Python regex for fixed character length


I am new to regex am trying to create a simple regex. I have gotten below so far which works for the format I'm trying to test against.

import re
pattern = '^\+61-' #to ensure that the given string starts with +61
x = re.search(pattern, '+61-457999999')
print(x)

Output:

<re.Match object; span=(0, 4), match='+61-'>

What I'd like to do next is to add the character count check. So I tried to add {} to the end of my pattern. But this doesn't seem to work. I tried various combinations:

E.g. '^\+61-{1}' - seems to look for 1 number of occurrence of '+61-' at the beginning.

What would be an appropriate addition to the regex so:

  1. The starting characters are always '+61-4'
  2. The length of the given input is always 13

This sounds like a simple question but I was unable to find an exact matching answer for Python and the scenario described.


Solution

  • A general solution would be to match the length with a lookahead: (?=^.{13}$).

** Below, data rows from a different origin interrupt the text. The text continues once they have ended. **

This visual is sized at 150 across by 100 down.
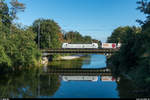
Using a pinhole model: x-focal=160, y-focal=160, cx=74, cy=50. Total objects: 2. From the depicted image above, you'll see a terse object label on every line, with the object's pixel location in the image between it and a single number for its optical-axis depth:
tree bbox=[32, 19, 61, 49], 54.09
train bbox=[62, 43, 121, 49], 53.55
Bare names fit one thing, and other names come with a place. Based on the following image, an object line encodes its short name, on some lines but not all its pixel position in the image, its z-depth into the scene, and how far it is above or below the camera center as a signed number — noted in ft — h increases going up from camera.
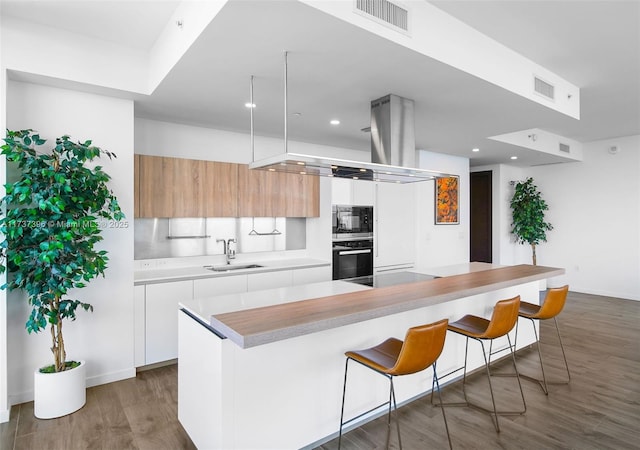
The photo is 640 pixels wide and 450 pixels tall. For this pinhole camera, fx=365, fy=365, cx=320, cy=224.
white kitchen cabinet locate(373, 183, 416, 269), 17.63 -0.11
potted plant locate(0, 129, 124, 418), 8.38 -0.29
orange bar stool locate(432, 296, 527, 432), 8.56 -2.62
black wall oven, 16.39 -1.60
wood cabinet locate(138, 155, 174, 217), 11.89 +1.30
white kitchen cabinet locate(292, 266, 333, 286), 14.70 -2.11
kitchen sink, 13.38 -1.64
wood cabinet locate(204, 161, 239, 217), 13.34 +1.33
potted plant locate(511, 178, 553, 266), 23.52 +0.52
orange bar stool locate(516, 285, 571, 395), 10.23 -2.46
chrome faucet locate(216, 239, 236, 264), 14.74 -1.02
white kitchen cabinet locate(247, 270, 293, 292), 13.33 -2.09
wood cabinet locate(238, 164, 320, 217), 14.35 +1.27
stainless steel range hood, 9.86 +2.22
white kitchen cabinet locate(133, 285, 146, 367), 11.03 -3.01
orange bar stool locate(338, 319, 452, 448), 6.48 -2.50
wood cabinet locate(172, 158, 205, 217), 12.63 +1.29
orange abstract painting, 20.35 +1.26
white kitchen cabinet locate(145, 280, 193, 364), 11.30 -2.91
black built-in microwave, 16.49 +0.13
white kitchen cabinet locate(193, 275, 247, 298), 12.16 -2.10
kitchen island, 6.31 -2.62
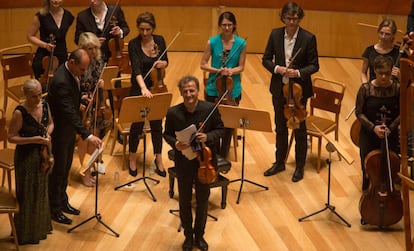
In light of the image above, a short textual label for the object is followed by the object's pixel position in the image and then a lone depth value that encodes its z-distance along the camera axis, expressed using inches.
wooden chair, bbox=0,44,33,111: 606.4
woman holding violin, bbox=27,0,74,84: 583.1
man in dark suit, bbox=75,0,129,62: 576.1
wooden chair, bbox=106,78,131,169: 557.4
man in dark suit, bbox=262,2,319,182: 514.2
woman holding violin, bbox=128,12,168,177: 517.4
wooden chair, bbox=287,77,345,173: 553.0
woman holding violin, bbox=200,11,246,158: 530.5
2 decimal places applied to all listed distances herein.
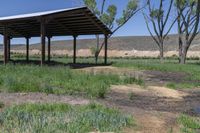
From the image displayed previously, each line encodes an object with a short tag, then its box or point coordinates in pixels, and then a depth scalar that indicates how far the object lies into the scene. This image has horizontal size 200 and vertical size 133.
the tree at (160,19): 17.85
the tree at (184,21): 16.25
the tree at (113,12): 18.23
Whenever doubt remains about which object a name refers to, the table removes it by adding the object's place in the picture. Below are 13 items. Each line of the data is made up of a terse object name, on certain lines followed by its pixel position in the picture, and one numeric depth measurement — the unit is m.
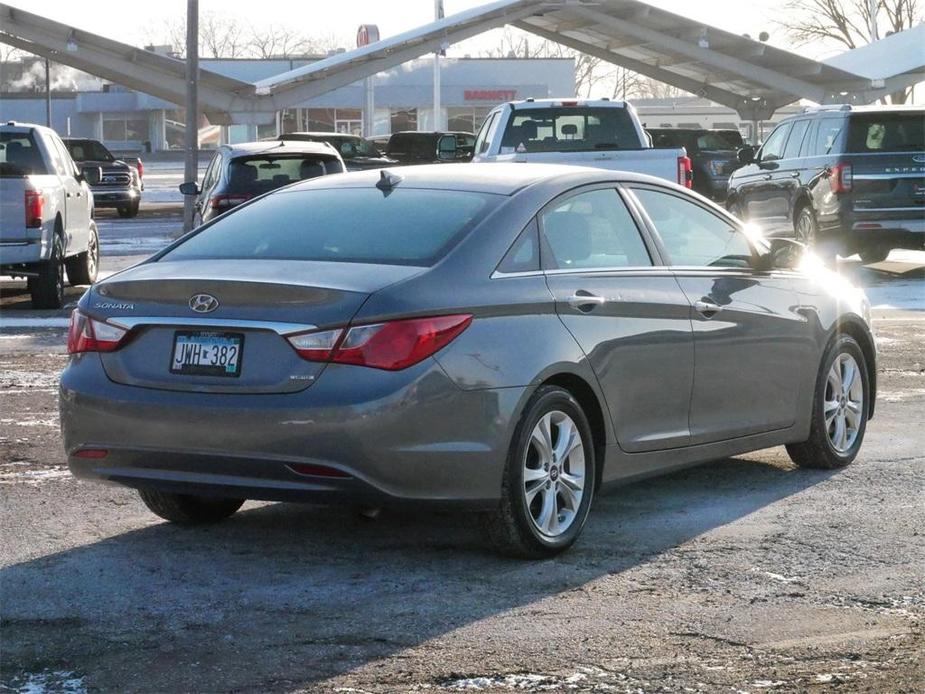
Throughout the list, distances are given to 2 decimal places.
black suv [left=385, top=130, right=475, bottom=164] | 43.35
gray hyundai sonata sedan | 5.95
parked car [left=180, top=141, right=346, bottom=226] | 18.95
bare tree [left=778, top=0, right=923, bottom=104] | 91.38
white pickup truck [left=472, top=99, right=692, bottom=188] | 19.20
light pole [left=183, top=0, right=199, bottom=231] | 30.94
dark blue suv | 19.97
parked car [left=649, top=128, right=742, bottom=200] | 37.44
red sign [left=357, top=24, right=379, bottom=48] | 59.91
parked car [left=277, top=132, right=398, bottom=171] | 35.28
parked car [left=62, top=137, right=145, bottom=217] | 40.31
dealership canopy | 47.53
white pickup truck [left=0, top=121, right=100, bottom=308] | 16.58
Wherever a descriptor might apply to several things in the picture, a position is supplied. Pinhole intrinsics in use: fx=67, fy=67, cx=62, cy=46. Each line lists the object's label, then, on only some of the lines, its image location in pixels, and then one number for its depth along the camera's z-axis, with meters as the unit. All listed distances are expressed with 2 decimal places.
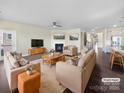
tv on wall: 5.95
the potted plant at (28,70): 1.71
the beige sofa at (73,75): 1.54
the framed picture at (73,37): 6.96
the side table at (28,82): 1.48
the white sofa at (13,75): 1.70
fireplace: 7.17
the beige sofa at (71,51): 5.29
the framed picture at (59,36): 7.34
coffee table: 3.48
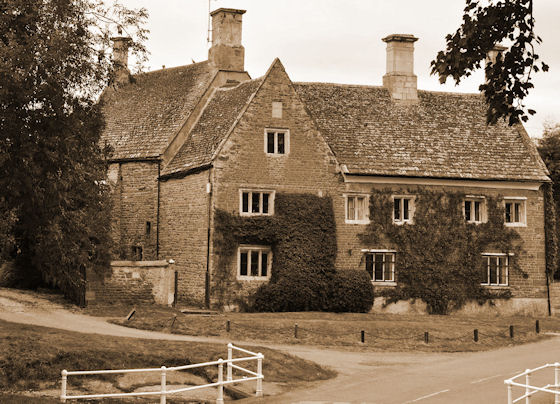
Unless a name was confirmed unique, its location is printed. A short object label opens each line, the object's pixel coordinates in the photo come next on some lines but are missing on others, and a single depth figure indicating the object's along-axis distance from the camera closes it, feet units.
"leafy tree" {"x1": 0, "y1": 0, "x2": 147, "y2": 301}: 87.04
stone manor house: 134.51
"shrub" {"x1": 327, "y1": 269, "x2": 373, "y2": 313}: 135.13
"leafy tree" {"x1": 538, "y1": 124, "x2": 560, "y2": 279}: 153.37
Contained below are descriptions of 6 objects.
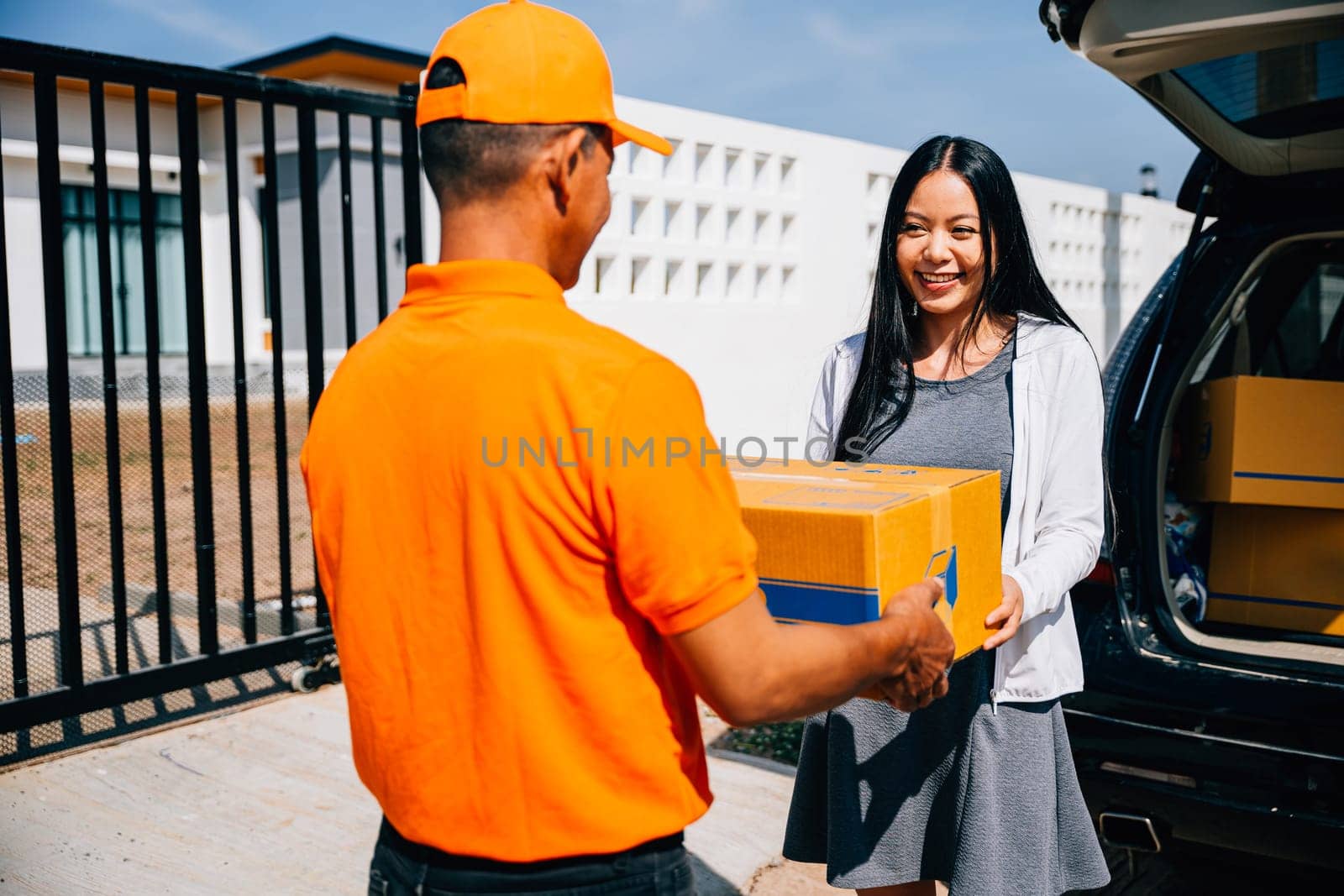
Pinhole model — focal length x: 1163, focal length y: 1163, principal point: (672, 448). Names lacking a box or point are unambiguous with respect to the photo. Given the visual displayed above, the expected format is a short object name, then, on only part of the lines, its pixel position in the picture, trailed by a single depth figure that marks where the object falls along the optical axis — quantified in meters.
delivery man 1.16
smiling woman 2.08
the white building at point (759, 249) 6.87
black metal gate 3.61
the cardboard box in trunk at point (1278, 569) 3.04
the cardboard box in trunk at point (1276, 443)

Full example:

    >>> bool(re.search(r"(?=^.{13}$)^\+61-", '+61-457999999'))
    True
    >>> bool(re.search(r"(?=^.{13}$)^\+61-", '+62-457999999'))
    False
    >>> bool(re.search(r"(?=^.{13}$)^\+61-", '+61-4579999999'))
    False
    >>> bool(re.search(r"(?=^.{13}$)^\+61-", '+61-45799999'))
    False
    

    You could also be more precise and match the format, assuming digits after the -:

    >>> bool(re.fullmatch(r"\+61-\d{9}", '+61-457999999'))
    True
    >>> bool(re.fullmatch(r"\+61-\d{9}", '+62-457999999'))
    False
    >>> bool(re.fullmatch(r"\+61-\d{9}", '+61-4579999999'))
    False
    >>> bool(re.fullmatch(r"\+61-\d{9}", '+61-45799999'))
    False
    

    Or use .{9} if you want to match anything for the remaining 9 characters after the starting substring.

    The reason '^\+61-{1}' doesn't work is it's specifying 1 occurrence of the preceding character -. {1} is always implicit after every character so that's no different than '^\+61-'.

    As an aside, always use raw strings r"" for regex patterns in Python.

    As another aside, you're in Python so it's easy to check the string's length with len.